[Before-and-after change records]
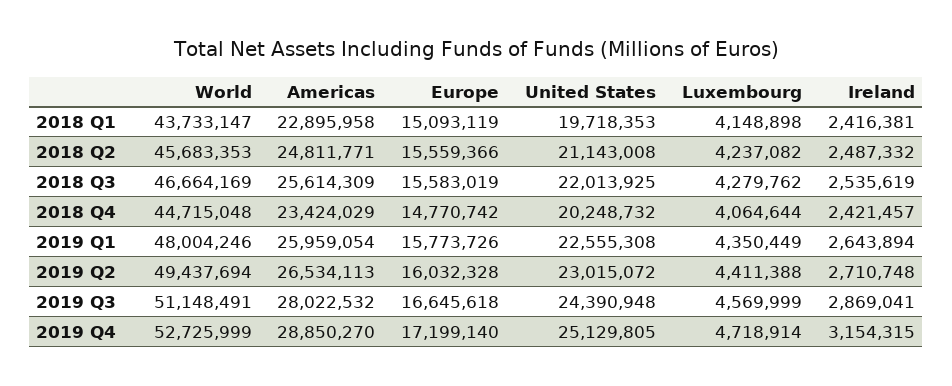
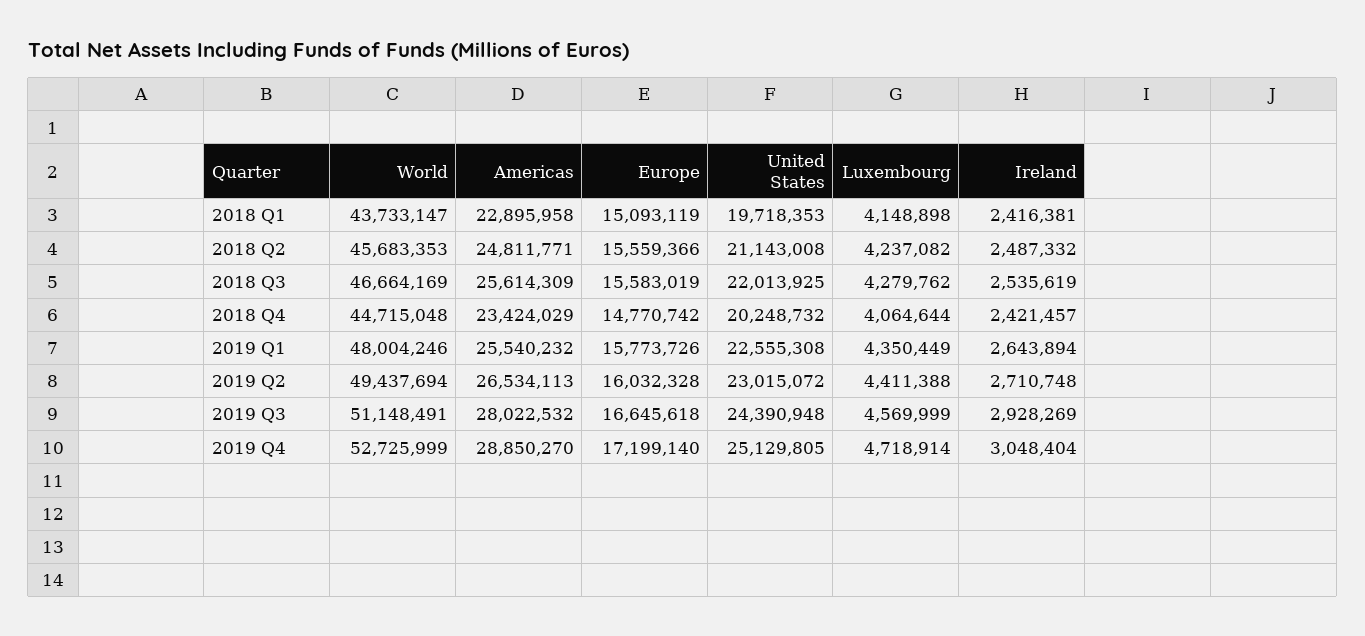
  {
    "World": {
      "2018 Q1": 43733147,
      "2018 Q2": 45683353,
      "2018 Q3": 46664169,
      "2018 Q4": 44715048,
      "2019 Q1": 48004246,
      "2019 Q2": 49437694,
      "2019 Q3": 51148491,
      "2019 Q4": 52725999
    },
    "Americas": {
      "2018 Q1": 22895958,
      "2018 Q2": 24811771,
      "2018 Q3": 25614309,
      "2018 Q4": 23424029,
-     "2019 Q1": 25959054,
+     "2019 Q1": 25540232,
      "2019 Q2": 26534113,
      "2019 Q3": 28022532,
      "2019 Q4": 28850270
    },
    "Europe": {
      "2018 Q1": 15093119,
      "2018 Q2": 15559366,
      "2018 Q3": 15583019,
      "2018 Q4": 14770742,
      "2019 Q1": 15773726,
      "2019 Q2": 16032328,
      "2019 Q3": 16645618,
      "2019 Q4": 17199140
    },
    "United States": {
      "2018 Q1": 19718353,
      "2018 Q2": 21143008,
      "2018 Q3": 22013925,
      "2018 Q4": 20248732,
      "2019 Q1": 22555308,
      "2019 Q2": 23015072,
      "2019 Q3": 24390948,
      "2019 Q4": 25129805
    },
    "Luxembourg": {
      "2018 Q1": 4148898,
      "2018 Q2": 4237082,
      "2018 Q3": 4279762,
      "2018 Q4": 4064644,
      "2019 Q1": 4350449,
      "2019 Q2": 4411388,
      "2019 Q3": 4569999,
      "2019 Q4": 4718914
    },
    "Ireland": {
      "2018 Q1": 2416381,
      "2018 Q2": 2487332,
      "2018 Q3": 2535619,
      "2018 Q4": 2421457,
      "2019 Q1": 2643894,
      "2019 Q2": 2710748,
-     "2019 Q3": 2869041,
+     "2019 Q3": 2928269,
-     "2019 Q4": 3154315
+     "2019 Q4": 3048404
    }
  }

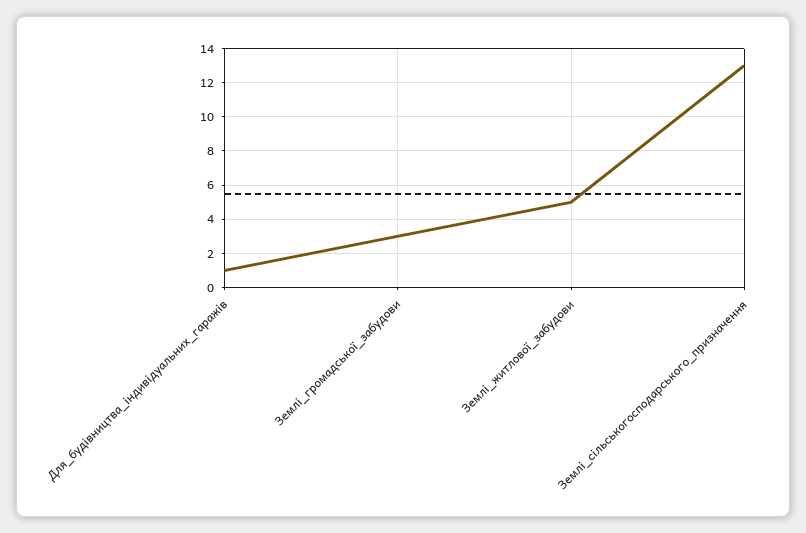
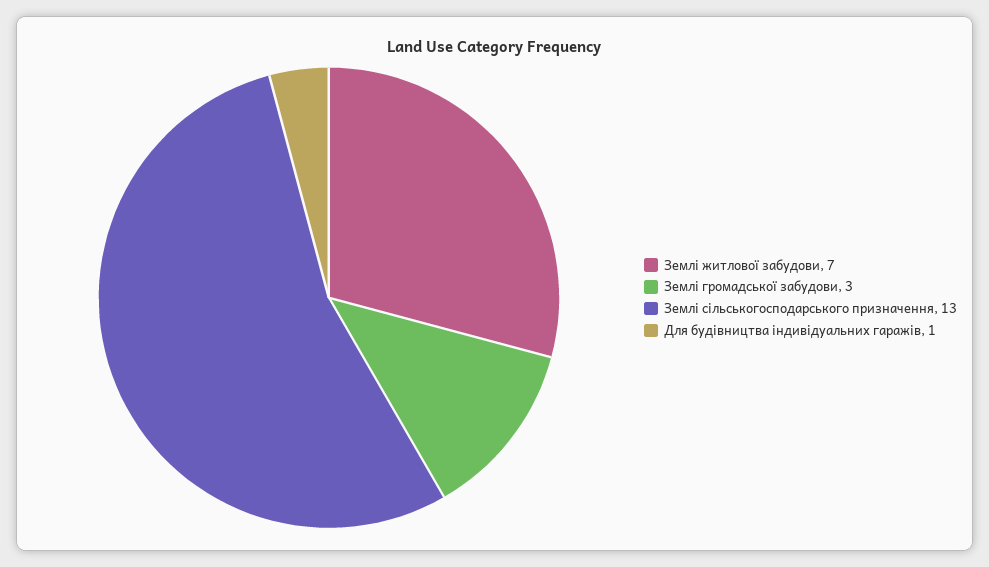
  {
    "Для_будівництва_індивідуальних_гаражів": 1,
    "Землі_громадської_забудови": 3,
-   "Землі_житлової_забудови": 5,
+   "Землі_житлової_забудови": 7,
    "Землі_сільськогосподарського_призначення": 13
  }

▸ Required action
For every entry above, please output the text exactly and leave any picture behind.

▸ Task response
  {
    "World": {
      "2018 Q1": 43733147,
      "2018 Q2": 45683353,
      "2018 Q3": 46664169,
      "2018 Q4": 44715048,
      "2019 Q1": 48004246,
      "2019 Q2": 49437694,
      "2019 Q3": 51148491,
      "2019 Q4": 52725999
    },
    "Americas": {
      "2018 Q1": 22895958,
      "2018 Q2": 24811771,
      "2018 Q3": 25614309,
      "2018 Q4": 23424029,
-     "2019 Q1": 25959054,
+     "2019 Q1": 25540232,
      "2019 Q2": 26534113,
      "2019 Q3": 28022532,
      "2019 Q4": 28850270
    },
    "Europe": {
      "2018 Q1": 15093119,
      "2018 Q2": 15559366,
      "2018 Q3": 15583019,
      "2018 Q4": 14770742,
      "2019 Q1": 15773726,
      "2019 Q2": 16032328,
      "2019 Q3": 16645618,
      "2019 Q4": 17199140
    },
    "United States": {
      "2018 Q1": 19718353,
      "2018 Q2": 21143008,
      "2018 Q3": 22013925,
      "2018 Q4": 20248732,
      "2019 Q1": 22555308,
      "2019 Q2": 23015072,
      "2019 Q3": 24390948,
      "2019 Q4": 25129805
    },
    "Luxembourg": {
      "2018 Q1": 4148898,
      "2018 Q2": 4237082,
      "2018 Q3": 4279762,
      "2018 Q4": 4064644,
      "2019 Q1": 4350449,
      "2019 Q2": 4411388,
      "2019 Q3": 4569999,
      "2019 Q4": 4718914
    },
    "Ireland": {
      "2018 Q1": 2416381,
      "2018 Q2": 2487332,
      "2018 Q3": 2535619,
      "2018 Q4": 2421457,
      "2019 Q1": 2643894,
      "2019 Q2": 2710748,
-     "2019 Q3": 2869041,
+     "2019 Q3": 2928269,
-     "2019 Q4": 3154315
+     "2019 Q4": 3048404
    }
  }

  {
    "Для_будівництва_індивідуальних_гаражів": 1,
    "Землі_громадської_забудови": 3,
-   "Землі_житлової_забудови": 5,
+   "Землі_житлової_забудови": 7,
    "Землі_сільськогосподарського_призначення": 13
  }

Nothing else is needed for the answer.